EXERCISE BRIEF » Reproduce the full discussion of Andre's defense below, word for word.

Actually, it was just the opposite. Having heard K's comments, I was looking for every example of good defense by Andre I could find, in order to see what K was seeing. I saw a few, but just not very many, and in fact saw many more examples of poor defense that easily outnumbered the solid defensive play by Dawkins.


Since your first table and your second table reach opposing conclusions regarding Andre, might I suggest that there is a flaw in your methodology?

I don't think they're irreconcilable at all. Several possible explanations, really. But I'm always open to suggestions for improvement. I'm just watching this very closely, including the action off the ball, and rewinding it, sometimes 4 and 5 times, to make sure I'm seeing everything, and then writing it down. Any specific ideas for improving?


I think what people are remembering regarding Andre's defense against UVA is a couple of times his man went back-door on him (which the TV guys pointed out). But it is important to also remember that Andre is not out there alone. Our defense relies on over-plays, help-side defense, and ball pressure. If we had better ball pressure on those particular plays, the player making the back-door pass would find that pass more difficult to make. With better help defense on that one play where UVA's freshman wing got a dunk, he may have had a harder time scoring.

RECORD SET »
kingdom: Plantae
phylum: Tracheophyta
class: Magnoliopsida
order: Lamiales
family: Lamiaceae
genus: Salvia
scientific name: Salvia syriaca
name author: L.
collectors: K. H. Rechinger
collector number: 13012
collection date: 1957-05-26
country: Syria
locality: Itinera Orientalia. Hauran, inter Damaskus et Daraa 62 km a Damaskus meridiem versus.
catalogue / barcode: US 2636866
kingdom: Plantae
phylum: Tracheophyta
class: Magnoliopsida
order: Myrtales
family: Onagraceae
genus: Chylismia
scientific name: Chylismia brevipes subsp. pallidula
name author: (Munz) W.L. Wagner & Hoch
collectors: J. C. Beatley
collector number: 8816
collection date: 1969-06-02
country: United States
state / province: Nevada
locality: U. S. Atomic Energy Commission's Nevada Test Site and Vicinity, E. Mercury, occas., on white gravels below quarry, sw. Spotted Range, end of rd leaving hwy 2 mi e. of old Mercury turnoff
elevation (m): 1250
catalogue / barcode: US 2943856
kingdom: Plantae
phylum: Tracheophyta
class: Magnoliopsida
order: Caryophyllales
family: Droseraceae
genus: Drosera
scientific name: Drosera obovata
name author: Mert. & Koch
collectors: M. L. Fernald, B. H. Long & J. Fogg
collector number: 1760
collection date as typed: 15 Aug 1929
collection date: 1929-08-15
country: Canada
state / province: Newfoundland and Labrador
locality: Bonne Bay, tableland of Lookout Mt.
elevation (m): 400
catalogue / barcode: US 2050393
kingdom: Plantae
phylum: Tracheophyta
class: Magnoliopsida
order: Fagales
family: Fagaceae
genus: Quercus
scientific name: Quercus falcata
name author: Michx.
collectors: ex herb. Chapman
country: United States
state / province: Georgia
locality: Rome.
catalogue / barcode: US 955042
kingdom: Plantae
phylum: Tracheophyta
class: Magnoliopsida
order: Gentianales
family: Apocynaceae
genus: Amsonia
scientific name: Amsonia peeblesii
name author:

WRITTEN ANSWER »
Actually, it was just the opposite. Having heard K's comments, I was looking for every example of good defense by Andre I could find, in order to see what K was seeing. I saw a few, but just not very many, and in fact saw many more examples of poor defense that easily outnumbered the solid defensive play by Dawkins.


Since your first table and your second table reach opposing conclusions regarding Andre, might I suggest that there is a flaw in your methodology?

I don't think they're irreconcilable at all. Several possible explanations, really. But I'm always open to suggestions for improvement. I'm just watching this very closely, including the action off the ball, and rewinding it, sometimes 4 and 5 times, to make sure I'm seeing everything, and then writing it down. Any specific ideas for improving?


I think what people are remembering regarding Andre's defense against UVA is a couple of times his man went back-door on him (which the TV guys pointed out). But it is important to also remember that Andre is not out there alone. Our defense relies on over-plays, help-side defense, and ball pressure. If we had better ball pressure on those particular plays, the player making the back-door pass would find that pass more difficult to make. With better help defense on that one play where UVA's freshman wing got a dunk, he may have had a harder time scoring.